→ **Work order 1**
Render the records as a numbered list with blank lines left out. Include only the part that opens with the line containing "left shoulder: (48, 48, -8)" and closes with the last line of the records, with both ends included.

→ **Text for analysis**
↓

Verify Backup Success

# Check last backup
ls -lht control_center_backup_*.sql | head -1

# Verify backup is not empty
if [ $(wc -l < control_center_backup_latest.sql) -lt 100 ]; then
echo "WARNING: Backup seems too small!"
# Post alert to Slack #alerts-warning
fi

Uptime Kuma Backup Monitoring

Create a monitor in Uptime Kuma:

  1. Monitor Type: "Keyword"
  2. URL: Backup status endpoint (if available)
  3. Keyword: "success"
  4. Alert if keyword not found
  5. Notification: Slack #alerts-critical

Alert on Backup Failure

Slack Alert Configuration:

Set up alerts for:

  • Backup job failed → Slack #alerts-critical
  • No backup in 24 hours → Slack #alerts-warning
  • Backup size suspiciously small → Slack #alerts-warning
  • S3 upload failed → Slack #alerts-critical

Testing Restores

Regular Restore Tests

Monthly Test (First Sunday):

  1. Create test namespace

    kubectl create namespace test-restore
  2. Restore to test namespace

    # Deploy test database
    kubectl apply -f k8s/test/postgres.yaml -n test-restore

    # Restore backup
    cat control_center_backup_latest.sql | \
    kubectl exec -i -n test-restore $TEST_DB_POD -- \
    psql -U postgres test_db
  3. Verify data integrity

    # Check row counts
    kubectl exec -n test-restore $TEST_DB_POD -- psql -U postgres test_db -c "
    SELECT
    'engines' as table_name, COUNT(*) as rows FROM engines
    UNION ALL
    SELECT 'clients', COUNT(*) FROM clients
    UNION ALL
    SELECT 'client_invoices', COUNT(*) FROM client_invoices;
    "
  4. Clean up

    kubectl delete namespace test-restore
  5. Document test Post in Slack #alerts-info: "Monthly backup restore test successful"


Backup Checklist

Before Major Changes:

  • Create manual backup
  • Verify backup completed successfully
  • Test restore in test environment
  • Document backup location
  • Post in Slack #alerts-info with backup location
  • Proceed with changes

After Incident:

  • Restore from backup
  • Verify data integrity
  • Check all services running via Uptime Kuma
  • Verify PostHog analytics working
  • Check CrowdSec security monitoring
  • Document what was restored
  • Post incident summary in Slack #alerts-critical
  • Update incident report

Emergency Contacts

If backup fails:

  1. Check disk space: kubectl top nodes
  2. Check pod logs: kubectl logs -n hq $DB_POD
  3. Check CronJob status: kubectl get cronjobs -n hq
  4. Manual backup: Follow manual procedure above
  5. Post in Slack #alerts-critical immediately

If restore fails:

  1. Check backup file integrity
  2. Verify database is accessible
  3. Check for version mismatches
  4. Try older backup
  5. Post in Slack #alerts-critical with details
  6. Contact database administrator

Monitoring Integration

Uptime Kuma

  • Monitor: Backup job completion endpoint
  • Alert: Failed backup job
  • Notification: Slack #alerts-critical

PostHog

  • Track: Backup events (success/failure)
  • Dashboard: Backup reliability metrics
  • Alert: Backup pattern anomalies

CrowdSec

  • Monitor: Unauthorized access to backup storage
  • Alert: Suspicious backup file access
  • Action: Auto-ban suspicious IPs

Last Updated: 2026-03-25 Version: 1.1

↑

→ **Work order 2**
Update the backup guide's part that opens with the words containing "# Verify backup" and closes with "endpoint (if available)". Write it out again with "Backup status endpoint" changed to "Backup health endpoint".

→ **Exercise data**
↓

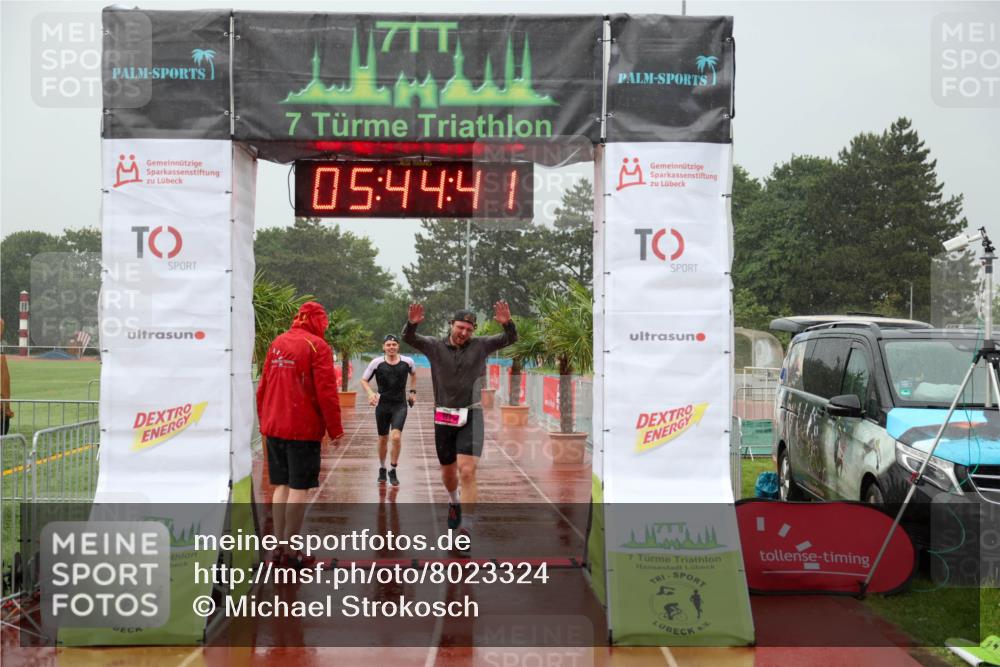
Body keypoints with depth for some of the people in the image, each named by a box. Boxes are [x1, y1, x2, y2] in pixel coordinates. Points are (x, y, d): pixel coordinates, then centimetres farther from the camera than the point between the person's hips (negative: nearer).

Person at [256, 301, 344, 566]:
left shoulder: (277, 343, 11)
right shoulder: (317, 346, -9)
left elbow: (263, 387, 14)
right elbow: (326, 392, -14)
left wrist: (264, 420, 21)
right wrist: (335, 429, -6)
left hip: (274, 427, 7)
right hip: (303, 428, -6)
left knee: (281, 486, 13)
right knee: (299, 488, -1)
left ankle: (278, 546, 14)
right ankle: (290, 550, 0)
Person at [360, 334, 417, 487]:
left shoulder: (407, 362, -4)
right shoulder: (377, 363, -8)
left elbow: (413, 374, 20)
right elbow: (364, 380, 2)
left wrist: (413, 391, 13)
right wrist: (370, 393, -15)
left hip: (400, 405, -1)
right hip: (382, 405, 1)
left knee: (396, 437, -17)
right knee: (383, 439, 11)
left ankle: (393, 471, 0)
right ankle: (382, 469, 33)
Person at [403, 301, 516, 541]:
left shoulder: (480, 346, 1)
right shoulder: (435, 346, 0)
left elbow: (510, 339, -6)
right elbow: (409, 338, -13)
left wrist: (507, 323, -28)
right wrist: (412, 323, -35)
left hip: (470, 417, -1)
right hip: (443, 417, 2)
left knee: (467, 472, -13)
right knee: (448, 472, 17)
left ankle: (466, 528, -10)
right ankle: (454, 502, 49)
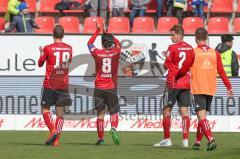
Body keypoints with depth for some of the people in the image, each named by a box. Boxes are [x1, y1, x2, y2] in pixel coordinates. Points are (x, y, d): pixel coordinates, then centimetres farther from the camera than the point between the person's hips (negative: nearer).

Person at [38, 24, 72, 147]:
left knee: (45, 109, 7)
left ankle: (53, 130, -16)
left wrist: (41, 53, 23)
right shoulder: (69, 48, 3)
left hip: (50, 84, -3)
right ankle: (56, 139, -4)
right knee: (60, 112, 5)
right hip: (63, 85, 3)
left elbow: (40, 64, 5)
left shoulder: (48, 48, -8)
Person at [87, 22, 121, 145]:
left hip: (99, 88, 0)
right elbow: (118, 43, 19)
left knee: (100, 114, 4)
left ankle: (100, 138, 2)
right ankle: (113, 128, -21)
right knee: (114, 112, 7)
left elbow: (89, 43, 16)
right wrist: (108, 33, 30)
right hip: (111, 88, 0)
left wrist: (98, 30, 22)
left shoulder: (97, 53, -5)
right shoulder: (116, 52, -4)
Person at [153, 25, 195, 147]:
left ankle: (167, 139, 4)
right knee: (184, 112, 3)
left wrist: (166, 56, 14)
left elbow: (166, 66, -7)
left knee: (167, 111, 4)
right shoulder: (190, 48, 6)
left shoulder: (173, 48, -11)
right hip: (186, 83, 5)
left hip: (173, 83, -5)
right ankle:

↑

→ **Reply 1**
1. left shoulder: (48, 48, -8)
2. Person at [87, 22, 121, 145]:
3. left hip: (99, 88, 0)
4. right elbow: (118, 43, 19)
5. left knee: (100, 114, 4)
6. left ankle: (100, 138, 2)
7. right ankle: (113, 128, -21)
8. right knee: (114, 112, 7)
9. left elbow: (89, 43, 16)
10. right wrist: (108, 33, 30)
11. right hip: (111, 88, 0)
12. left wrist: (98, 30, 22)
13. left shoulder: (97, 53, -5)
14. right shoulder: (116, 52, -4)
15. Person at [153, 25, 195, 147]:
16. left ankle: (167, 139, 4)
17. right knee: (184, 112, 3)
18. left wrist: (166, 56, 14)
19. left elbow: (166, 66, -7)
20. left knee: (167, 111, 4)
21. right shoulder: (190, 48, 6)
22. left shoulder: (173, 48, -11)
23. right hip: (186, 83, 5)
24. left hip: (173, 83, -5)
25. right ankle:

→ **Reply 2**
# Verify backup is not empty
if [ $(wc -l < control_center_backup_latest.sql) -lt 100 ]; then
echo "WARNING: Backup seems too small!"
# Post alert to Slack #alerts-warning
fi

Uptime Kuma Backup Monitoring

Create a monitor in Uptime Kuma:

  1. Monitor Type: "Keyword"
  2. URL: Backup health endpoint (if available)